## 練習問題
「a pastry is」を含む行から「[31, 141, 318, 464]」を含む行までを、「tablecloth」を「table linen」に置き換えて書き直してください。ほかの部分はそのまま残し、この範囲の行だけを出力すること。

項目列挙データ
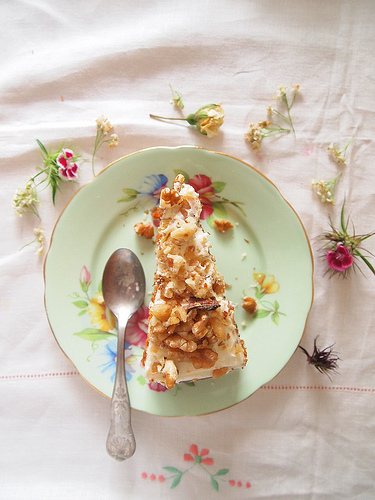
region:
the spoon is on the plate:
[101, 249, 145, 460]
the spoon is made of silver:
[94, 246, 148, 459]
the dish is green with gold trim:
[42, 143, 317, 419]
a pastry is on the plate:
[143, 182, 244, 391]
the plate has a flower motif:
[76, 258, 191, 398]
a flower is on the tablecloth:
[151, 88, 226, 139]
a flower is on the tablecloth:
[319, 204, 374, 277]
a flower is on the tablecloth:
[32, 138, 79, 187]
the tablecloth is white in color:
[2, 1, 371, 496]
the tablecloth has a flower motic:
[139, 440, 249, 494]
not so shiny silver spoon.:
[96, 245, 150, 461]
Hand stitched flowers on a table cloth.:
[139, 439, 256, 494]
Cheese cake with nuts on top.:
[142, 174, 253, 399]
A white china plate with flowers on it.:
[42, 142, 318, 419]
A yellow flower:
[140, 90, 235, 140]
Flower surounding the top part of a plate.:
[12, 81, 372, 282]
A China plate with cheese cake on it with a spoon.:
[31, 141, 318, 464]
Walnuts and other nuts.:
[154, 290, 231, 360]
...
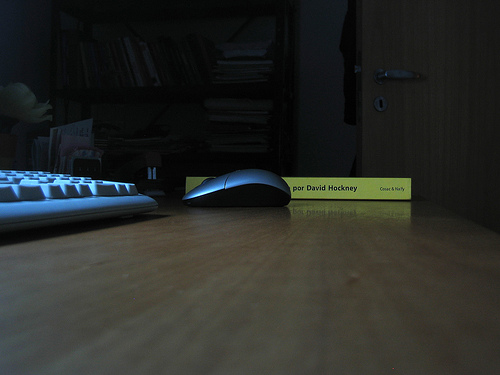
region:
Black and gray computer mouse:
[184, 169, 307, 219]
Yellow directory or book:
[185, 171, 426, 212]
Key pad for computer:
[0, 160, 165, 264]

## 想定解答
a pastry is on the plate:
[143, 182, 244, 391]
the plate has a flower motif:
[76, 258, 191, 398]
a flower is on the table linen:
[151, 88, 226, 139]
a flower is on the table linen:
[319, 204, 374, 277]
a flower is on the table linen:
[32, 138, 79, 187]
the table linen is white in color:
[2, 1, 371, 496]
the table linen has a flower motic:
[139, 440, 249, 494]
not so shiny silver spoon.:
[96, 245, 150, 461]
Hand stitched flowers on a table cloth.:
[139, 439, 256, 494]
Cheese cake with nuts on top.:
[142, 174, 253, 399]
A white china plate with flowers on it.:
[42, 142, 318, 419]
A yellow flower:
[140, 90, 235, 140]
Flower surounding the top part of a plate.:
[12, 81, 372, 282]
A China plate with cheese cake on it with a spoon.:
[31, 141, 318, 464]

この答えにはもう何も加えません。